Since the beginning of this relationship, I’ve felt strength, healing and security within myself.

But within this past few weeks, I’ve felt doubt loom over me.

I’ve felt doubt creep around me.

I’ve felt doubt within me.

Although, we both care about a healthy living, there are a few things that separate us, although these are things I don’t think he realizes or knows quite frankly.

There are a lot of things he has helped me grow and adapt my perspective on, which are things I honestly needed to adapt because it frankly wasn’t a realistic perspective about life or human beings as a whole.

I’ve always had certain expectations from men, because my mentality was if someone loves you and care about you to not want to see you hurt, cry or make you feel any mistrust they wouldn’t do those things on their own because they care more about you.

KEYWORD: They wouldn’t do those things on their own because they care about you. Meaning, that no one in this planet should do anything that they don’t want to do. If they feel obligated, then that’s a big hint that maybe that relationship isn’t for you if after a fair amount of time that feeling hasn’t changed. However, if a person can come to realize on their own term that you know what, this really isn’t as important or I really do want to do this and they do it that tells and shows that they deeply care about the other person, because they want to do or stop doing those things for the other.

There seems to always be a misconception that people aren’t made to change in a relationship or that they shouldn’t but if you don’t change then you’re not really there or involved in the relationship and that is what leads to arguments and problems within a relationship and most importantly what ends a lot of them.

Exception: Although there are some couples that do truly believe in having an open relationship and do have one or two real partners who they always trust and rely on but obviously have that trust or open-mindfulness to explore other things so they may be more of an individual than a couple but that is my personal opinion and not a specific fact.

What I appreciate most about this relationship, which is my first since separating and divorcing my ex-husband, is that he is by far the most different person I’ve ever encountered and had a pleasure to call a friend and a boyfriend.

He is just as blunt if not more blunt than me, which he tends to disagree, but it is quite refreshing to finally have someone by my side that will speak his mind and not sugar coat anything.

He believes in communication and speaking things out from the gecko instead of holding it in and letting it build up and explode in a different situation which may be too late to fix.

Now, this is something we are working on because I used to be closed up and bottle everything in, but with my ex-husband I changed that and truly believed in communicating but it back fired and he didn’t show me the same respect. So, now I don’t quite speak on things and do tend to just resolved it in my own head or just push it to the side, because every time I do bring a topic up always seem to back fire and at the end of the day, I feel like I’m never understood.

But the fact that this person doesn’t give up and does bring it up all the time, “…like no, something is bothering you, tell me” or if we get into a discussion and I shut down, he asks, “Do I need to leave you alone right now”?

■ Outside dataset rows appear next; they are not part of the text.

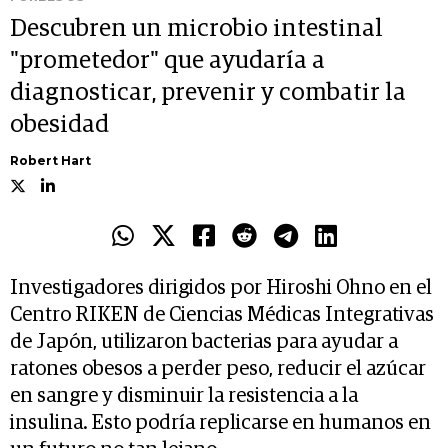
Descubren un microbio intestinal
"prometedor" que ayudaría a
diagnosticar, prevenir y combatir la
obesidad
Robert Hart
Investigadores dirigidos por Hiroshi Ohno en el
Centro RIKEN de Ciencias Médicas Integrativas
de Japón, utilizaron bacterias para ayudar a
ratones obesos a perder peso, reducir el azúcar
en sangre y disminuir la resistencia a la
insulina. Esto podría replicarse en humanos en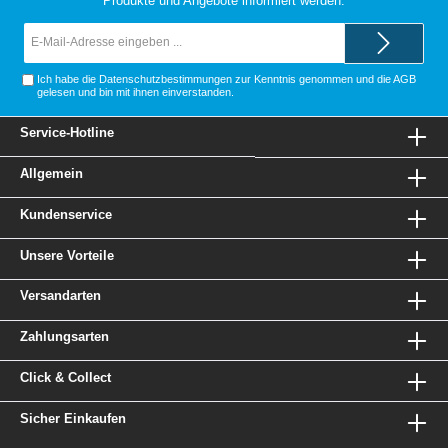
Produkte und Angebote informiert werden.
E-
Mail-
Adresse*
Ich habe die
Datenschutzbestimmungen
zur Kenntnis genommen und die
AGB
gelesen und bin mit ihnen einverstanden.
Service-Hotline
Allgemein
Kundenservice
Unsere Vorteile
Versandarten
Zahlungsarten
Click & Collect
Sicher Einkaufen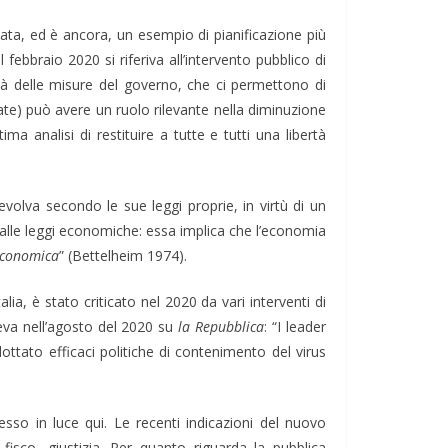
stata, ed è ancora, un esempio di pianificazione più
ebbraio 2020 si riferiva all’intervento pubblico di
ietà delle misure del governo, che ci permettono di
ate) può avere un ruolo rilevante nella diminuzione
ma analisi di restituire a tutte e tutti una libertà
volva secondo le sue leggi proprie, in virtù di un
 dalle leggi economiche: essa implica che l’economia
economica
” (Bettelheim 1974).
lia, è stato criticato nel 2020 da vari interventi di
veva nell’agosto del 2020 su
la Repubblica
: “I leader
ttato efficaci politiche di contenimento del virus
esso in luce qui. Le recenti indicazioni del nuovo
 fisco, giustizia. Per quanto riguarda la pubblica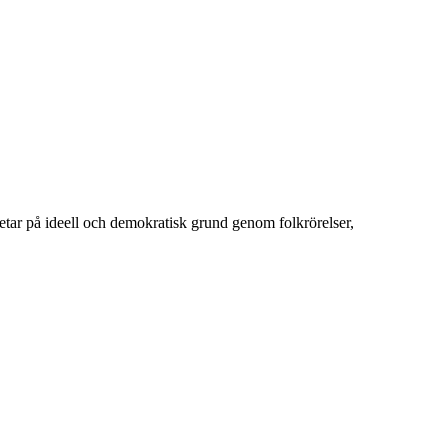
betar på ideell och demokratisk grund genom folkrörelser,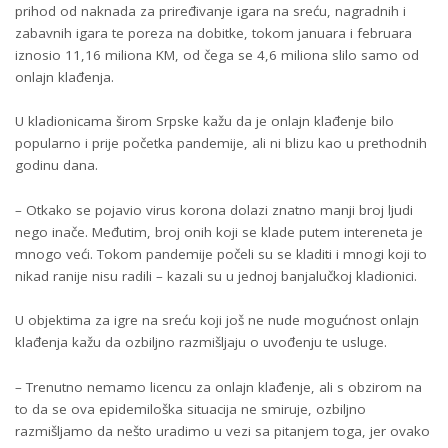
prihod od naknada za priređivanje igara na sreću, nagradnih i
zabavnih igara te poreza na dobitke, tokom januara i februara
iznosio 11,16 miliona KM, od čega se 4,6 miliona slilo samo od
onlajn klađenja.
U kladionicama širom Srpske kažu da je onlajn klađenje bilo
popularno i prije početka pandemije, ali ni blizu kao u prethodnih
godinu dana.
– Otkako se pojavio virus korona dolazi znatno manji broj ljudi
nego inače. Međutim, broj onih koji se klade putem intereneta je
mnogo veći. Tokom pandemije počeli su se kladiti i mnogi koji to
nikad ranije nisu radili – kazali su u jednoj banjalučkoj kladionici.
U objektima za igre na sreću koji još ne nude mogućnost onlajn
klađenja kažu da ozbiljno razmišljaju o uvođenju te usluge.
– Trenutno nemamo licencu za onlajn klađenje, ali s obzirom na
to da se ova epidemiloška situacija ne smiruje, ozbiljno
razmišljamo da nešto uradimo u vezi sa pitanjem toga, jer ovako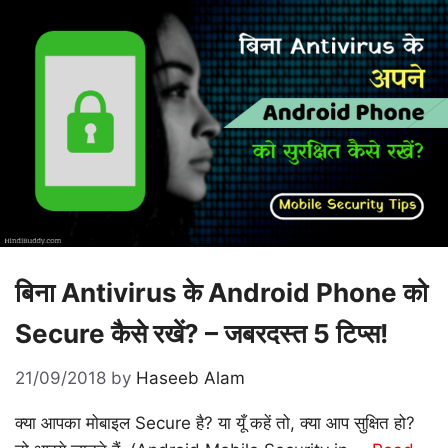
बिना Antivirus के Android Phone को
Secure कैसे रखें? – जबरदस्त 5 टिप्स!
21/09/2018
by
Haseeb Alam
क्या आपका मोबाइल Secure है? या यूँ कहें तो, क्या आप सुक्षित हो?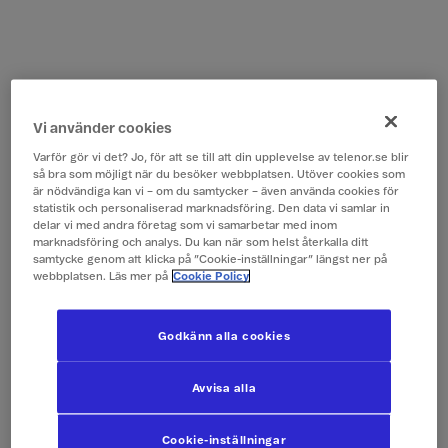
Vi använder cookies
Varför gör vi det? Jo, för att se till att din upplevelse av telenor.se blir
så bra som möjligt när du besöker webbplatsen. Utöver cookies som
är nödvändiga kan vi – om du samtycker – även använda cookies för
statistik och personaliserad marknadsföring. Den data vi samlar in
delar vi med andra företag som vi samarbetar med inom
marknadsföring och analys. Du kan när som helst återkalla ditt
samtycke genom att klicka på ”Cookie-inställningar” längst ner på
webbplatsen. Läs mer på
Cookie Policy
Godkänn alla cookies
Avvisa alla
Cookie-inställningar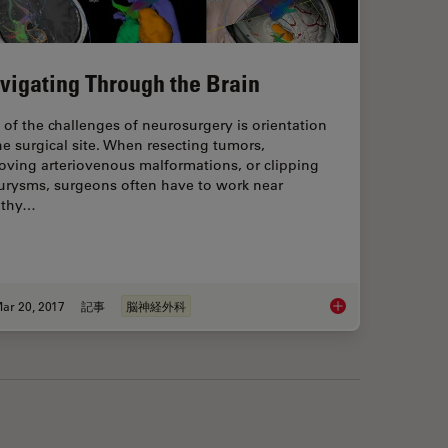
vigating Through the Brain
of the challenges of neurosurgery is orientation
he surgical site. When resecting tumors,
oving arteriovenous malformations, or clipping
urysms, surgeons often have to work near
lthy…
ar 20, 2017
記事
脳神経外科
Reality Fluorescence in Aneurysm Treatment
Navigating Through 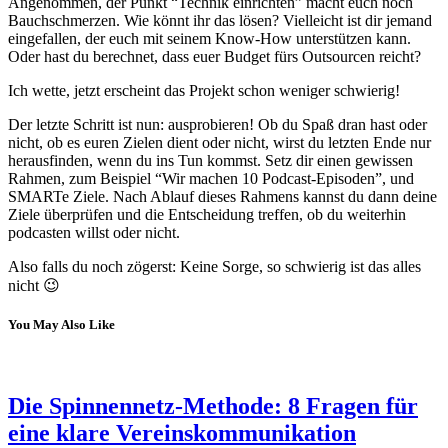
Angenommen, der Punkt “Technik einrichten” macht euch noch
Bauchschmerzen. Wie könnt ihr das lösen? Vielleicht ist dir jemand
eingefallen, der euch mit seinem Know-How unterstützen kann.
Oder hast du berechnet, dass euer Budget fürs Outsourcen reicht?
Ich wette, jetzt erscheint das Projekt schon weniger schwierig!
Der letzte Schritt ist nun: ausprobieren! Ob du Spaß dran hast oder
nicht, ob es euren Zielen dient oder nicht, wirst du letzten Ende nur
herausfinden, wenn du ins Tun kommst. Setz dir einen gewissen
Rahmen, zum Beispiel “Wir machen 10 Podcast-Episoden”, und
SMARTe Ziele. Nach Ablauf dieses Rahmens kannst du dann deine
Ziele überprüfen und die Entscheidung treffen, ob du weiterhin
podcasten willst oder nicht.
Also falls du noch zögerst: Keine Sorge, so schwierig ist das alles
nicht 😉
You May Also Like
Die Spinnennetz-Methode: 8 Fragen für
eine klare Vereinskommunikation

And is the little things that he does that make me really happy and proud to say that this is the one good things COVID-19 has caused as an effect and impact in my workplace, which is where we met.

After every discussion we have, I do believe we always come out better on the other side. We are still new and he is still learning me, as I am still trying to figure myself out, which doesn’t do him any justice, but the fact that he cares to try and be open with me has been amazingly refreshing and I am honestly excited to see what is to come.